Hello my name is Anna Daria Ortmann from Germany. I have been living in India for six months now. During this time I experienced lots of great and interesting things which probably would not have happened in any other country.
Appreciating water! One of the most conspicuous differences between India and Germany (and any other country I
have known so far) is the dealings with water. My host family (and most of the other people in my village) doesn’t have direct access to water. We get our water from a well in our neighbor’s garden. Of course, it is much more complicated to get water this way as if it was coming directly through pipes. This results in the fact that Indians appreciate the water they have and use it much more economically. I also have a better view on my use of water since it is kept in a big ton which has to be filled regularly. Despite of this, water seems to have a higher value. Washing plates and hands is done by just putting cold water on it, mostly without the use of soap. In Germany people would never accept not to use enormous amounts of soap for their dishes and hands. I used to think that way too but here I have learnt that it is much easier not to be always that fastidious and that things get clean anyway.
It is well possible to get used to (almost) everything! During my first weeks in India I often felt overwhelmed and overstrained. I did not sleep well because of many loud noises at night such as fighting street dogs, mowing cows and crowing cocks. Moreover, I was afraid of crossing streets in cities because there are no traffic lights or signs and I did not fully understand the traffic rules (which I still don’t do). The signal-horns made me crazy and I could not understand why they are used instead of other traffic rules which would make much more sense in my opinion. Another thing I thought to be awful in India was the way how people dress. The colorful, often glittering and very conspicuous dresses of women and girls combined with dozens of bangles, necklaces, earrings and hairclips were far too kitschy and exaggerated in my view. It took a few months but now I sleep very well and I even like some of the noises that come from the forest near my house. I am able to cross streets confidently although the vehicles never stop for walkers and I am good at ignoring the signal-horns. I admire all the girls in school now when they proudly wear new dresses. I have bought many bangles, colorful dresses, earrings and necklaces and I am very happy to wear them. I even decided to take some of them to Germany and wear them there. The only thing I have not got used to (and probably never will) is the mass of rice I have to eat every day. I just don’t like to eat the same food over and over again.

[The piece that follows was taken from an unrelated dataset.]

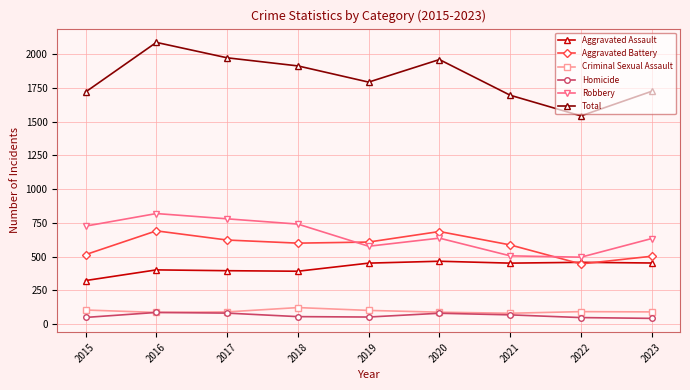

True or false: Robbery and Total cross at least once.

False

Expecting the unexpected and staying relaxed! It has already happened many, many times that I arrived at school and was told that a function would start in a few minutes and lots of people were expected to come. Or that my host family tells me about a huge festival which they want to visit just a few minutes later. Or that foreign men suddenly enter the classroom where I am teaching and tell me about something I don’t understand since they only speak Kannada and then go out and come back with a cook top they want to show me. I think I will never know what they exactly wanted but this is a typical example for an unexpected situation in India. Moreover, once, a day that was declared an official holiday and marked in every calendar of Karnataka to be on a Thursday suddenly was shifted on Friday two days before. People in whole Karnataka were concerned but nobody really seemed to wonder why this had happened. So the best thing to do is to stay flexible and spontaneous and to always expect that all plans might be crossed from one second to another.
Being more flexible! It is very useful and makes life much easier if you don’t have problems to sit or even sleep on the ground and to sleep in almost every sitting position. I don’t need a chair or a bed anymore which makes things less complicated while travelling and makes it possible to stay in a small room with many people. Furthermore, it is very helpful to be able to sleep everywhere because now I can spend hours in busses, trains and railway stations doing this.

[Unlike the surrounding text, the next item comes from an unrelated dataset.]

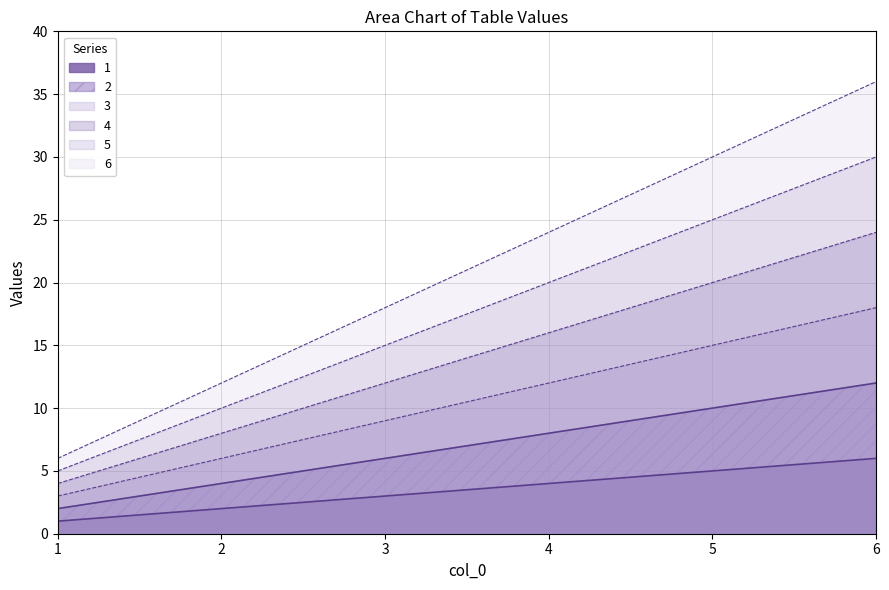

True or false: 5 and 3 cross at least once.

False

Staying happy in difficult situations! I have already faced many problems in India like sitting at night in the wrong train, travelling without a working sim-card, being bitten by bed boxes, being attacked by rats etc. Some of them can make one extremely angry but that doesn’t help so it is better to stay happy and try to laugh about it.
How it feels to be foreign! I have been living here for a long time, I wear Indian clothes, I spend most of my time with Indians, I eat Indian food every day, I have learnt a lot about the culture, people and country and I have even learnt how to read, write and little speak Kannada. Nevertheless, I feel foreign. People don’t let me forget that I am not an Indian and will always be different from them. They stare at me wherever I go, many want to take photos and some try to touch my hair and skin. This is really annoying but I think it kinds of help me to understand the point of view of foreigners in my country.
Being an analphabet! During my first months here I wasn’t able to read Kannada which was very frustrating. Now I know the letters of the script but I am still very slow at reading although it is getting better. This is very facilitative because I am not used to be an analphabet.
Drinking without touching the bottle or glass with my lips! This is the Indian way to drink and after some time of practicing I now know how to do it that way which is very helpful because one glass or bottle can be used by numerous people.
These are only a few of the things I have learnt in India but I think it is impossible to mention all. I am going to stay five more months and I am curious to know what I will learn next!